An away draw is no disaster, but Juventus missed the chance to close the gap and capitalise on Barcelona’s draw against Olympiakos. They will now have to beat Ernesto Valverde’s team in order to top the group.


Sporting CP and missed opportunities
They were 3-0 up at half-time of their first match, took the lead in both games against Juventus and managed to stop any Barcelona player score against them, and yet Sporting somehow have only four points from their four matches and have a negative goal difference. It’s actually impressive.
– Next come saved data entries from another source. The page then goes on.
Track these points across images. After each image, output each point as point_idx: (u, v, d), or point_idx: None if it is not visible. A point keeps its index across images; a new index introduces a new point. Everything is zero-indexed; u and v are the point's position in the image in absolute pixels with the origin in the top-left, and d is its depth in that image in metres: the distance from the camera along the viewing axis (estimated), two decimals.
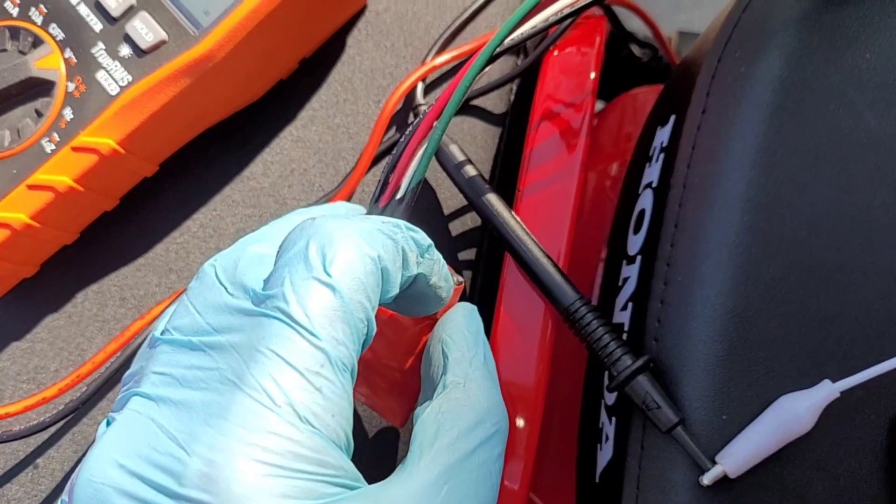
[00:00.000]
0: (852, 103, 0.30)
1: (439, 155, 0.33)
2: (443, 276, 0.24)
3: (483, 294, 0.35)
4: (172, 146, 0.33)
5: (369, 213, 0.27)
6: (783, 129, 0.29)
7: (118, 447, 0.19)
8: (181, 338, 0.20)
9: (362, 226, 0.21)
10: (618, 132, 0.49)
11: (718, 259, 0.29)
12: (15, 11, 0.32)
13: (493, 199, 0.31)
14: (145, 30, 0.31)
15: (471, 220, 0.36)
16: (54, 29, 0.32)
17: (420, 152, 0.27)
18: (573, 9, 0.28)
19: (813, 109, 0.30)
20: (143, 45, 0.31)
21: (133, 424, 0.19)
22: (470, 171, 0.32)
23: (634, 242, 0.34)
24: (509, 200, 0.33)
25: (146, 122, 0.31)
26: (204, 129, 0.34)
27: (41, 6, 0.32)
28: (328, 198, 0.34)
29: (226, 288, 0.21)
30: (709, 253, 0.29)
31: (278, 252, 0.21)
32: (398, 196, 0.27)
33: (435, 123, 0.27)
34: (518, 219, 0.31)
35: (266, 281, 0.21)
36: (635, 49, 0.47)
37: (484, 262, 0.35)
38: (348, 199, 0.34)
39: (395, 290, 0.22)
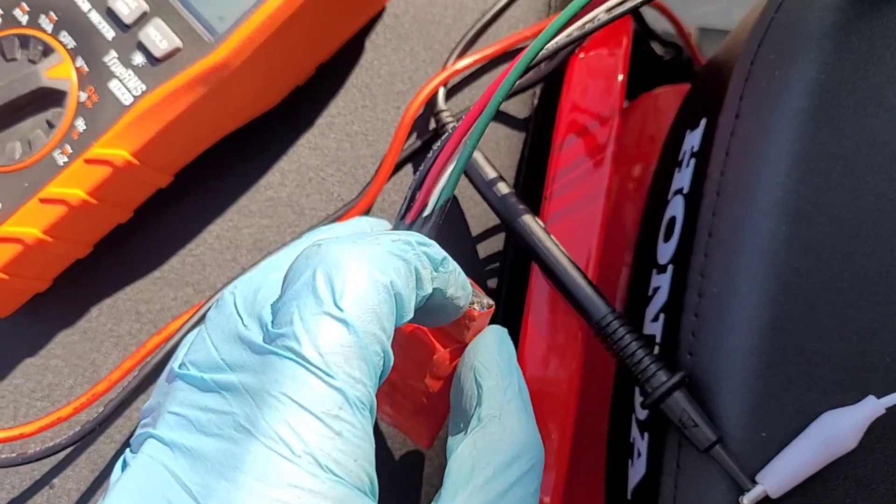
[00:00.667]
0: (892, 106, 0.29)
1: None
2: (459, 284, 0.23)
3: (508, 303, 0.34)
4: (188, 156, 0.32)
5: (395, 228, 0.26)
6: (820, 134, 0.28)
7: (132, 497, 0.18)
8: (196, 374, 0.19)
9: (371, 250, 0.20)
10: (640, 133, 0.48)
11: (755, 269, 0.28)
12: (24, 19, 0.31)
13: (521, 209, 0.30)
14: (159, 37, 0.30)
15: (494, 225, 0.34)
16: (65, 37, 0.31)
17: (449, 169, 0.26)
18: (610, 16, 0.27)
19: (851, 114, 0.29)
20: (157, 53, 0.30)
21: (147, 472, 0.18)
22: (492, 175, 0.31)
23: (665, 251, 0.32)
24: (535, 208, 0.32)
25: (161, 132, 0.30)
26: (220, 138, 0.33)
27: (51, 13, 0.31)
28: (348, 208, 0.33)
29: (242, 319, 0.20)
30: (745, 263, 0.28)
31: (284, 282, 0.20)
32: (425, 213, 0.26)
33: (465, 139, 0.26)
34: (546, 229, 0.30)
35: (274, 315, 0.20)
36: (657, 48, 0.46)
37: (509, 270, 0.34)
38: (368, 208, 0.33)
39: (411, 315, 0.21)
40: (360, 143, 0.34)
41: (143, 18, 0.30)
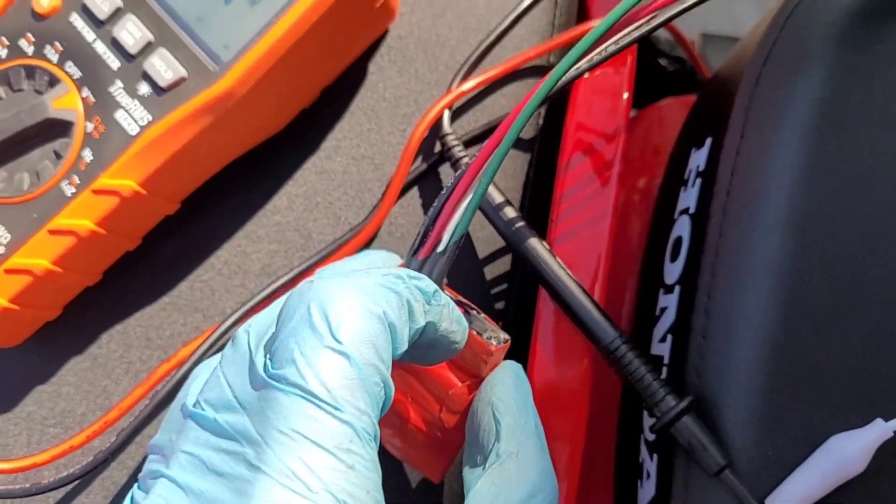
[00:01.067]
0: None
1: None
2: (454, 319, 0.23)
3: (515, 325, 0.34)
4: (194, 183, 0.33)
5: (407, 264, 0.26)
6: (825, 151, 0.28)
7: None
8: (210, 414, 0.20)
9: (363, 282, 0.20)
10: (645, 145, 0.48)
11: (761, 289, 0.28)
12: (30, 49, 0.31)
13: (527, 233, 0.30)
14: (164, 67, 0.30)
15: (501, 247, 0.35)
16: (71, 67, 0.31)
17: (463, 205, 0.26)
18: (618, 46, 0.27)
19: (855, 130, 0.29)
20: (163, 83, 0.30)
21: None
22: (499, 200, 0.31)
23: (672, 271, 0.33)
24: (541, 229, 0.32)
25: (167, 161, 0.30)
26: (226, 164, 0.33)
27: (56, 44, 0.31)
28: (355, 231, 0.33)
29: (253, 359, 0.20)
30: (751, 283, 0.28)
31: (278, 320, 0.20)
32: (439, 249, 0.26)
33: (479, 176, 0.26)
34: (553, 252, 0.30)
35: (272, 353, 0.20)
36: (662, 61, 0.46)
37: (516, 293, 0.34)
38: (375, 232, 0.33)
39: (405, 346, 0.21)
40: (367, 167, 0.34)
41: (147, 48, 0.30)
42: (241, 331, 0.21)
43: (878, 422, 0.27)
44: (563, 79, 0.25)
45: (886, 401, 0.27)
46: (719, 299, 0.29)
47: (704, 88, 0.40)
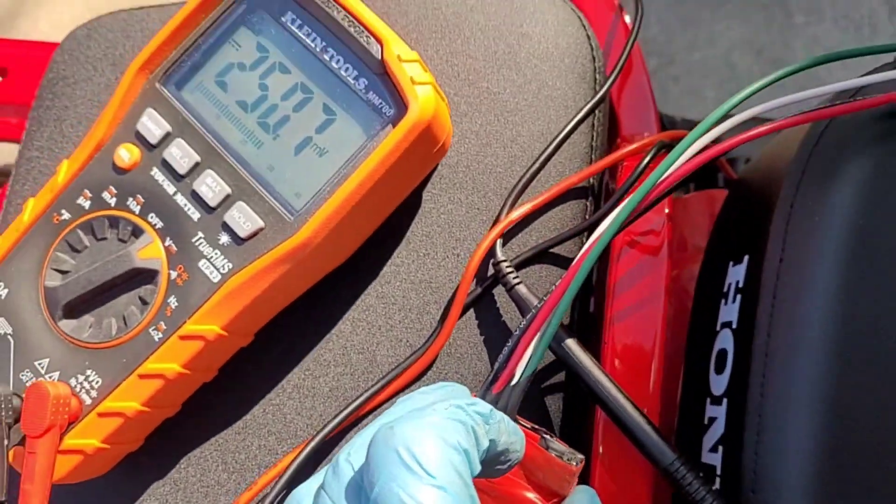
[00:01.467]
0: None
1: (523, 310, 0.34)
2: (511, 431, 0.26)
3: (568, 437, 0.36)
4: (268, 317, 0.35)
5: (483, 397, 0.29)
6: (861, 276, 0.31)
7: None
8: None
9: (434, 420, 0.23)
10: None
11: (808, 407, 0.30)
12: (112, 201, 0.34)
13: (581, 354, 0.33)
14: (243, 218, 0.32)
15: (551, 359, 0.37)
16: (153, 218, 0.33)
17: (534, 343, 0.29)
18: (661, 193, 0.29)
19: (889, 250, 0.31)
20: (242, 234, 0.32)
21: None
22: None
23: (718, 383, 0.35)
24: (591, 346, 0.34)
25: (248, 305, 0.32)
26: (303, 292, 0.35)
27: (139, 196, 0.34)
28: (418, 355, 0.35)
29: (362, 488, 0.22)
30: (798, 402, 0.30)
31: (367, 468, 0.23)
32: (512, 383, 0.29)
33: (549, 318, 0.28)
34: (607, 373, 0.33)
35: (376, 498, 0.22)
36: None
37: (567, 406, 0.36)
38: (437, 354, 0.36)
39: (479, 468, 0.24)
40: (425, 290, 0.37)
41: (226, 200, 0.33)
42: (342, 459, 0.24)
43: None
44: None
45: None
46: (769, 418, 0.31)
47: (733, 195, 0.43)
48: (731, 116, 0.35)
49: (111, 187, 0.34)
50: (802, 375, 0.31)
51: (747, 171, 0.43)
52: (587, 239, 0.38)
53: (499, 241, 0.36)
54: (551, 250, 0.37)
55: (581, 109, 0.38)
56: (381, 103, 0.33)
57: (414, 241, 0.37)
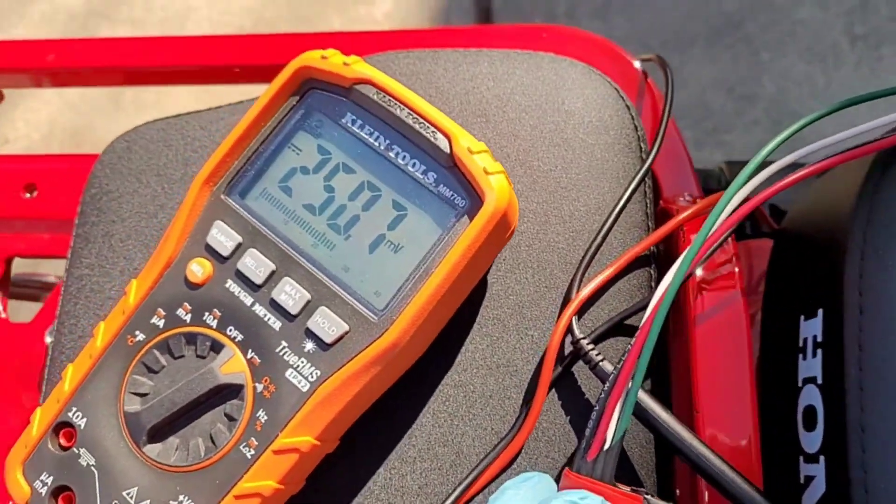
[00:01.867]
0: None
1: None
2: None
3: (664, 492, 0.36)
4: (354, 420, 0.34)
5: (577, 468, 0.30)
6: None
7: None
8: None
9: None
10: None
11: None
12: (188, 318, 0.33)
13: (685, 433, 0.33)
14: (326, 323, 0.32)
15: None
16: (232, 331, 0.33)
17: (618, 406, 0.30)
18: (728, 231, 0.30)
19: None
20: (328, 339, 0.32)
21: None
22: (651, 404, 0.33)
23: (811, 440, 0.35)
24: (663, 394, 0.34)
25: (341, 411, 0.32)
26: (385, 390, 0.34)
27: (215, 310, 0.33)
28: (507, 442, 0.35)
29: None
30: None
31: None
32: (606, 447, 0.30)
33: (629, 380, 0.29)
34: (707, 444, 0.32)
35: None
36: None
37: (659, 463, 0.36)
38: (525, 440, 0.35)
39: None
40: (503, 374, 0.36)
41: (307, 307, 0.32)
42: None
43: None
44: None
45: None
46: (874, 474, 0.31)
47: (782, 245, 0.44)
48: (767, 165, 0.36)
49: (185, 303, 0.33)
50: None
51: (793, 219, 0.44)
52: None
53: (574, 319, 0.36)
54: (626, 321, 0.37)
55: (633, 179, 0.39)
56: (452, 195, 0.33)
57: (486, 326, 0.37)
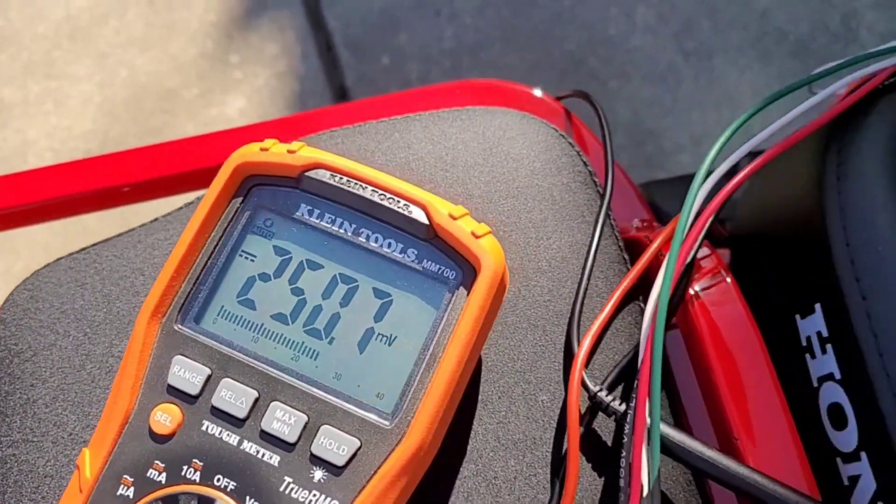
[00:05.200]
0: None
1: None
2: None
3: None
4: None
5: None
6: None
7: None
8: None
9: None
10: None
11: None
12: (162, 478, 0.28)
13: (731, 463, 0.30)
14: (334, 444, 0.28)
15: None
16: (220, 481, 0.28)
17: (644, 447, 0.29)
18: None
19: None
20: (339, 462, 0.28)
21: None
22: (695, 446, 0.31)
23: (845, 439, 0.34)
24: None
25: None
26: None
27: (195, 461, 0.28)
28: None
29: None
30: None
31: None
32: (645, 493, 0.29)
33: (647, 416, 0.27)
34: (759, 471, 0.31)
35: None
36: None
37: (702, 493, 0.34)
38: None
39: None
40: (522, 451, 0.33)
41: (306, 430, 0.28)
42: None
43: None
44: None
45: None
46: None
47: (745, 250, 0.44)
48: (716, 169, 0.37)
49: (156, 462, 0.28)
50: None
51: (744, 223, 0.44)
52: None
53: (585, 374, 0.33)
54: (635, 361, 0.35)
55: (598, 214, 0.37)
56: (440, 269, 0.30)
57: (490, 403, 0.34)
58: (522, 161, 0.38)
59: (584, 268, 0.36)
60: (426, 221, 0.30)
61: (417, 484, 0.30)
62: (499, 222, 0.37)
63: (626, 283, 0.35)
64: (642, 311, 0.37)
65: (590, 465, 0.33)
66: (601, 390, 0.33)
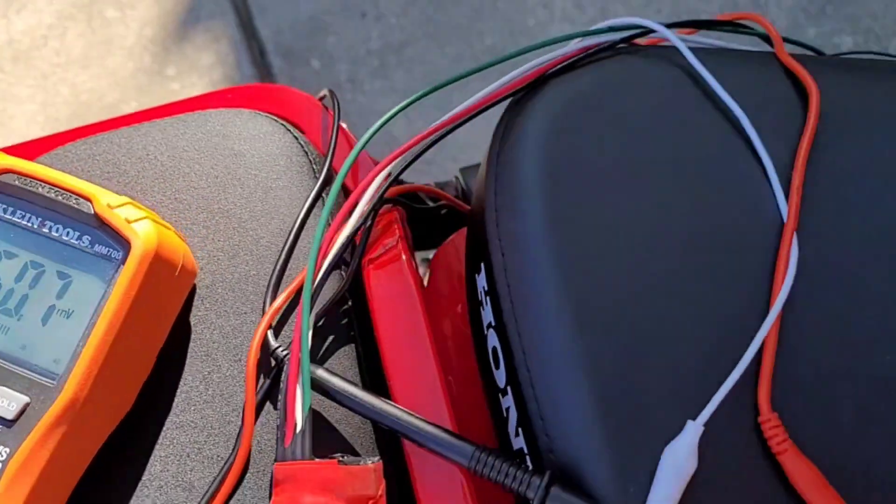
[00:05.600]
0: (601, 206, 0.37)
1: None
2: None
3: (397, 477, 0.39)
4: (68, 492, 0.35)
5: (280, 455, 0.33)
6: (569, 245, 0.36)
7: None
8: None
9: None
10: (449, 275, 0.55)
11: (565, 360, 0.35)
12: None
13: (374, 401, 0.35)
14: (5, 402, 0.33)
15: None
16: None
17: (299, 388, 0.34)
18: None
19: (575, 220, 0.37)
20: (9, 416, 0.33)
21: None
22: (339, 383, 0.36)
23: (500, 376, 0.38)
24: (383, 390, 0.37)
25: (38, 483, 0.32)
26: (96, 451, 0.35)
27: None
28: (229, 464, 0.37)
29: None
30: (556, 359, 0.35)
31: None
32: (298, 430, 0.33)
33: (299, 371, 0.32)
34: (398, 406, 0.35)
35: None
36: (431, 202, 0.54)
37: (386, 445, 0.39)
38: (246, 458, 0.37)
39: None
40: (220, 404, 0.38)
41: None
42: None
43: (689, 423, 0.33)
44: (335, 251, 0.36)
45: (692, 405, 0.34)
46: (539, 385, 0.35)
47: (468, 221, 0.48)
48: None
49: None
50: (550, 336, 0.35)
51: (472, 202, 0.49)
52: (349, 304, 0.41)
53: (270, 333, 0.38)
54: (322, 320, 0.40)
55: (308, 196, 0.42)
56: (108, 251, 0.35)
57: (195, 364, 0.39)
58: (243, 155, 0.43)
59: (286, 241, 0.41)
60: (91, 211, 0.35)
61: (102, 438, 0.35)
62: (215, 210, 0.42)
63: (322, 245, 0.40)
64: (342, 278, 0.42)
65: (276, 413, 0.38)
66: (279, 347, 0.38)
Had you told a Benfica supporter that his team would take fewer points from their first four Champions League games than Maribor, APOEL Nicosia and Qarabag, he’d probably have punched you in the face. Still, at least you’d have the moral victory.


Borussia Dortmund
Two measly points from four matches, both earned against APOEL Nicosia. Dortmund’s failure to beat the Cypriot champions over two matches should haunt them long into 2018. They have far from even sealed a Europa League place yet.


A wonderful side to watch, but a side that might be wonderful to watch in the Europa League come February. Napoli must beat Shakhtar by a scoreline of greater than 2-1, beat Feyenoord away from home and hope that Manchester City do not take their foot off the gas in their final group game in Ukraine. It is a big ask for a team who should never be in such a position of desperation.


RB Leipzig
Their first Champions League campaign is likely to end in failure. If being drawn in the hyper-competitive Group G – with no standout favourite and no whipping boy – allowed Leipzig to prove themselves against their peers, they have looked daunted by that task.

Losing to Porto in Portugal was no disaster, but conceding a third goal in the last minute was. It gave Porto the advantage in the head-to-head against their opponents. Leipzig must now take three points more than Porto in their last two games to have a chance of reaching the knockout stages.